From the reports, there were no plans to do so. The fact is the NIF facility was not designed to create a practical fusion.

Fusion for creating efficient practical power is probably several decades away because many challenging engineering problems remain.

If anything, the ITER device in France is a better proposition because it doesn’t depend on costly, unreliable one-shot lasers that require far too much power off the grid with no prospect of solving that problem anytime soon. It was yet another example of a grandstanding event but certainly not good science. 

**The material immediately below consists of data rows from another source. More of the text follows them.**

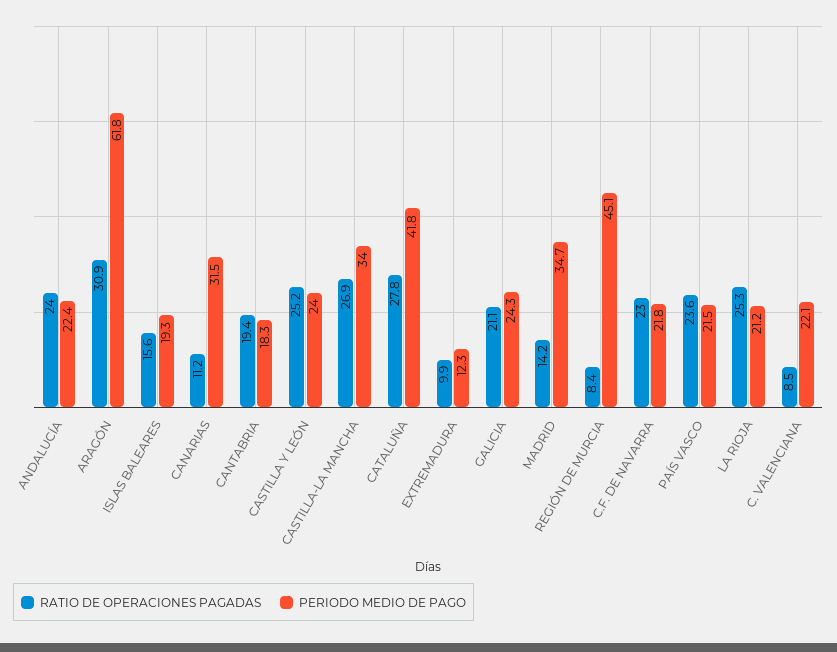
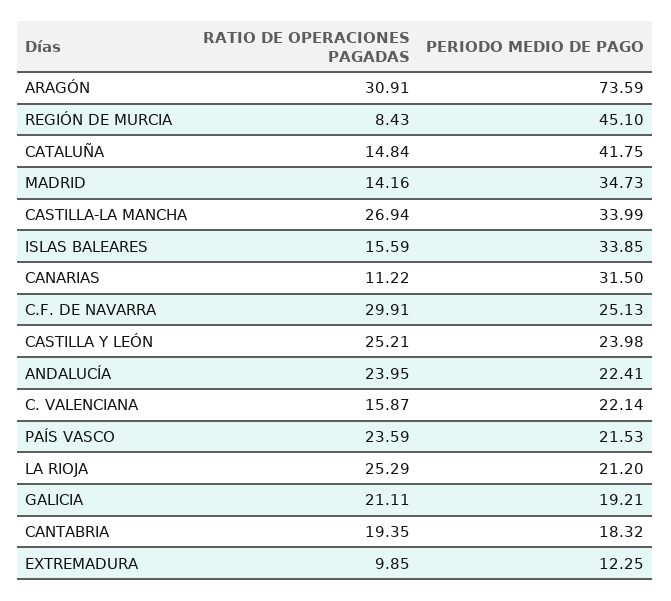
  {
    "RATIO DE OPERACIONES PAGADAS": {
      "ANDALUCÍA": 23.95,
      "ARAGÓN": 30.91,
      "ISLAS BALEARES": 15.59,
      "CANARIAS": 11.22,
      "CANTABRIA": 19.35,
      "CASTILLA Y LEÓN": 25.21,
      "CASTILLA-LA MANCHA": 26.94,
-     "CATALUÑA": 27.8,
+     "CATALUÑA": 14.84,
      "EXTREMADURA": 9.85,
      "GALICIA": 21.11,
      "MADRID": 14.16,
      "REGIÓN DE MURCIA": 8.43,
-     "C.F. DE NAVARRA": 23,
+     "C.F. DE NAVARRA": 29.91,
      "PAÍS VASCO": 23.59,
      "LA RIOJA": 25.29,
-     "C. VALENCIANA": 8.5
+     "C. VALENCIANA": 15.87
    },
    "PERIODO MEDIO DE PAGO": {
      "ANDALUCÍA": 22.41,
-     "ARAGÓN": 61.8,
+     "ARAGÓN": 73.59,
-     "ISLAS BALEARES": 19.3,
+     "ISLAS BALEARES": 33.85,
      "CANARIAS": 31.5,
      "CANTABRIA": 18.32,
      "CASTILLA Y LEÓN": 23.98,
      "CASTILLA-LA MANCHA": 33.99,
      "CATALUÑA": 41.75,
      "EXTREMADURA": 12.25,
-     "GALICIA": 24.3,
+     "GALICIA": 19.21,
      "MADRID": 34.73,
      "REGIÓN DE MURCIA": 45.1,
-     "C.F. DE NAVARRA": 21.8,
+     "C.F. DE NAVARRA": 25.13,
      "PAÍS VASCO": 21.53,
      "LA RIOJA": 21.2,
      "C. VALENCIANA": 22.14
    }
  }

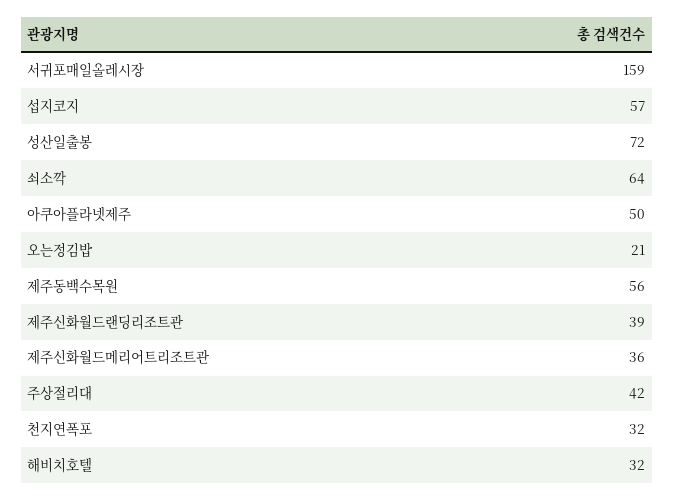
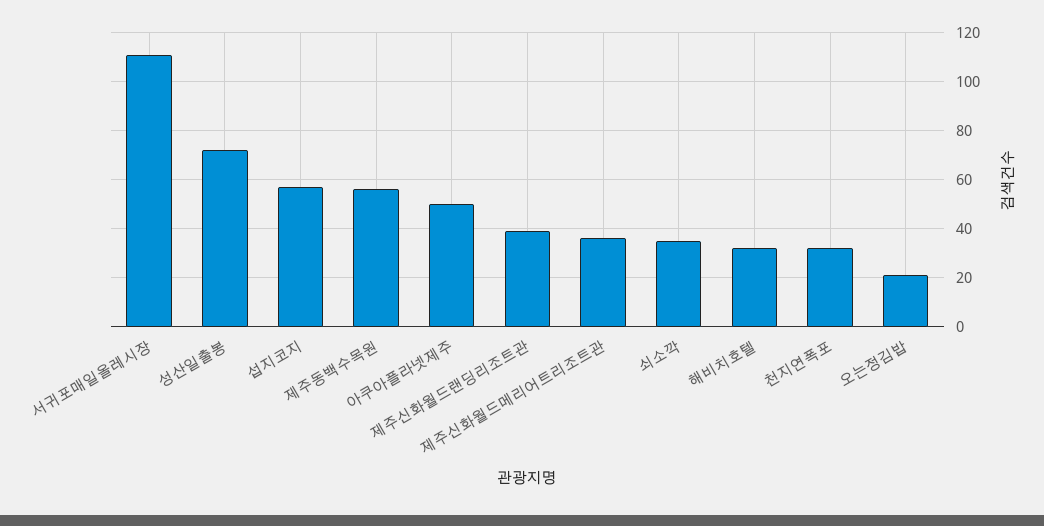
  {
-   "서귀포매일올레시장": 159,
+   "서귀포매일올레시장": 110,
    "섭지코지": 57,
    "성산일출봉": 72,
-   "쇠소깍": 64,
+   "쇠소깍": 35,
    "아쿠아플라넷제주": 50,
    "오는정김밥": 21,
    "제주동백수목원": 56,
    "제주신화월드랜딩리조트관": 39,
    "제주신화월드메리어트리조트관": 36,
-   "주상절리대": 42,
    "천지연폭포": 32,
    "해비치호텔": 32
  }

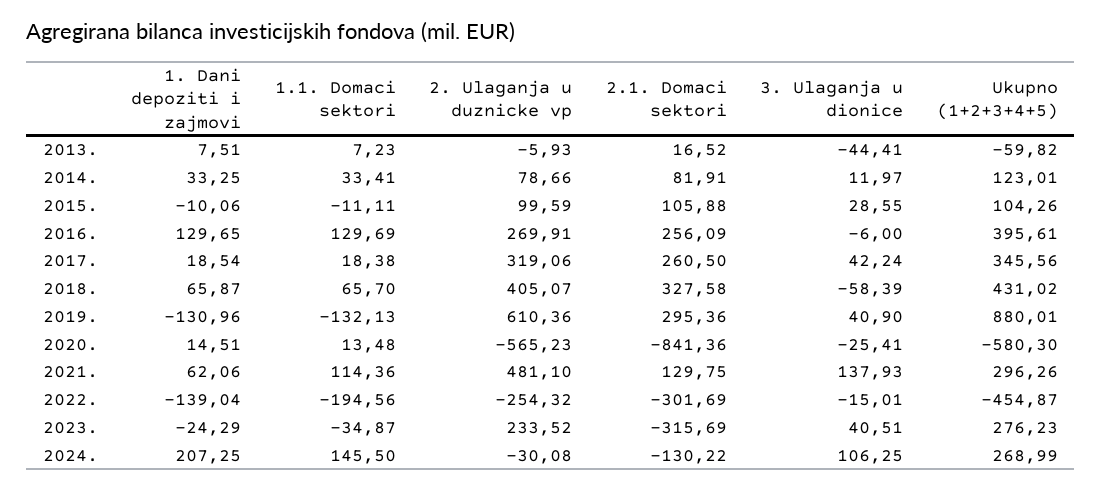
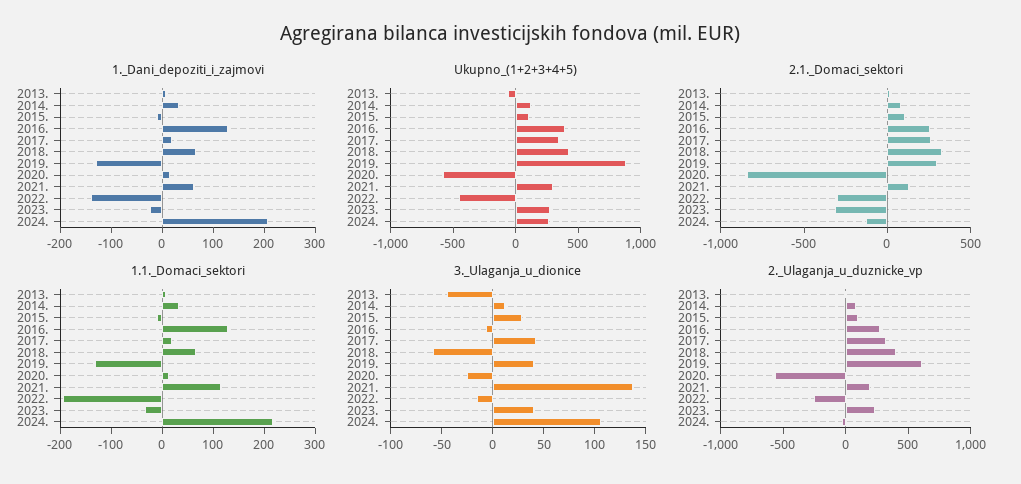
  {
    "1. Dani depoziti i zajmovi": {
      "2013.": 7.51,
      "2014.": 33.25,
      "2015.": -10.06,
      "2016.": 129.65,
      "2017.": 18.54,
      "2018.": 65.87,
      "2019.": -130.96,
      "2020.": 14.51,
      "2021.": 62.06,
      "2022.": -139.04,
      "2023.": -24.29,
      "2024.": 207.25
    },
    "1.1. Domaci sektori": {
      "2013.": 7.23,
      "2014.": 33.41,
      "2015.": -11.11,
      "2016.": 129.69,
      "2017.": 18.38,
      "2018.": 65.7,
      "2019.": -132.13,
      "2020.": 13.48,
      "2021.": 114.36,
      "2022.": -194.56,
      "2023.": -34.87,
-     "2024.": 145.5
+     "2024.": 220
    },
    "2. Ulaganja u duznicke vp": {
      "2013.": -5.93,
      "2014.": 78.66,
      "2015.": 99.59,
      "2016.": 269.91,
      "2017.": 319.06,
      "2018.": 405.07,
      "2019.": 610.36,
      "2020.": -565.23,
-     "2021.": 481.1,
+     "2021.": 200,
      "2022.": -254.32,
      "2023.": 233.52,
      "2024.": -30.08
    },
    "2.1. Domaci sektori": {
      "2013.": 16.52,
      "2014.": 81.91,
      "2015.": 105.88,
      "2016.": 256.09,
      "2017.": 260.5,
      "2018.": 327.58,
      "2019.": 295.36,
      "2020.": -841.36,
      "2021.": 129.75,
      "2022.": -301.69,
      "2023.": -315.69,
      "2024.": -130.22
    },
    "3. Ulaganja u dionice": {
      "2013.": -44.41,
      "2014.": 11.97,
      "2015.": 28.55,
      "2016.": -6,
      "2017.": 42.24,
      "2018.": -58.39,
      "2019.": 40.9,
      "2020.": -25.41,
      "2021.": 137.93,
      "2022.": -15.01,
      "2023.": 40.51,
      "2024.": 106.25
    },
    "Ukupno (1+2+3+4+5)": {
      "2013.": -59.82,
      "2014.": 123.01,
      "2015.": 104.26,
      "2016.": 395.61,
      "2017.": 345.56,
      "2018.": 431.02,
      "2019.": 880.01,
      "2020.": -580.3,
      "2021.": 296.26,
      "2022.": -454.87,
      "2023.": 276.23,
      "2024.": 268.99
    }
  }

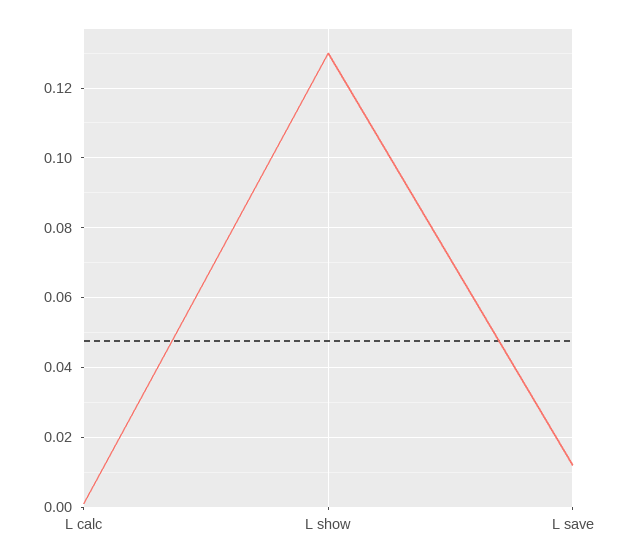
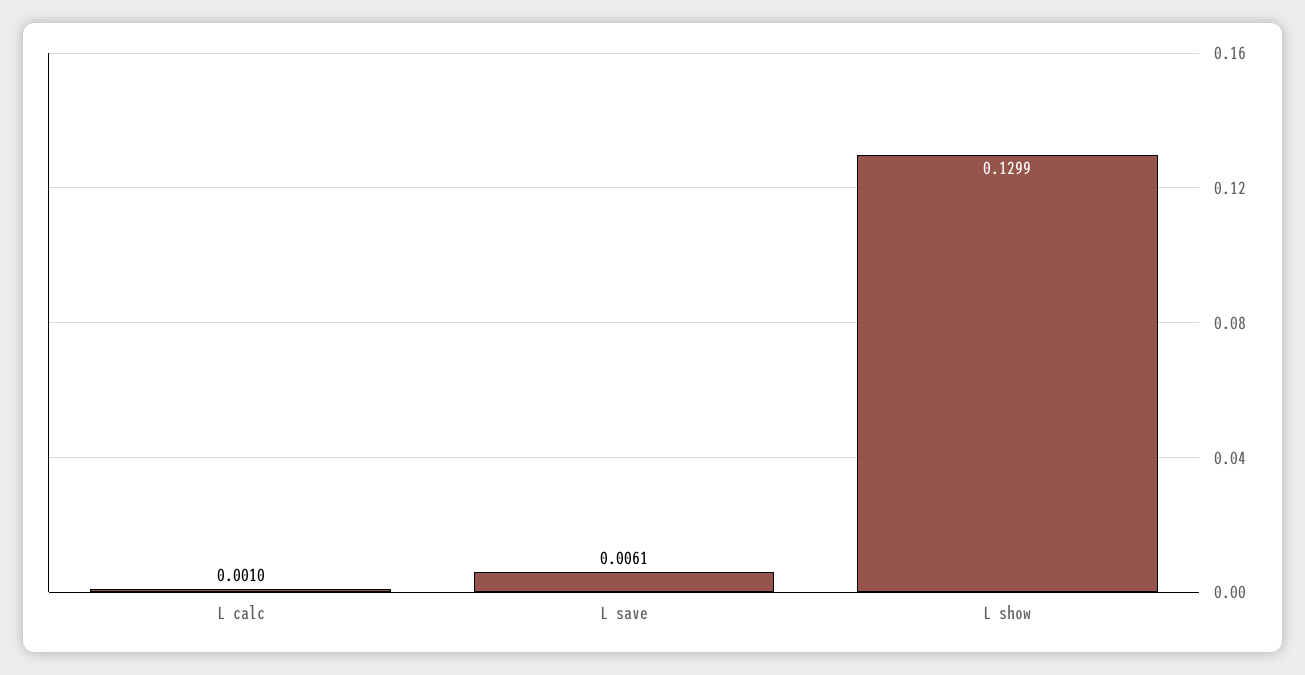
  {
    "L calc": 0.001,
    "L show": 0.1299,
-   "L save": 0.012
+   "L save": 0.0061
  }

Fusion is needed because climate change is reaching the tipping point beyond which unusually severe weather, including storms, floods, fires, air and water pollution, will become common place. Fusion is probably the best answer to providing cheap sustainable electrical energy, which should free the world from fossil fuels – we hope.

In the interim, why not nuclear fission devices? The technology is mature and Canada has the talent and experience to make it work.

Dr. William Brown is a professor of neurology at McMaster University and co-founder of the InfoHealth series at the Niagara-on-the-Lake Public Library.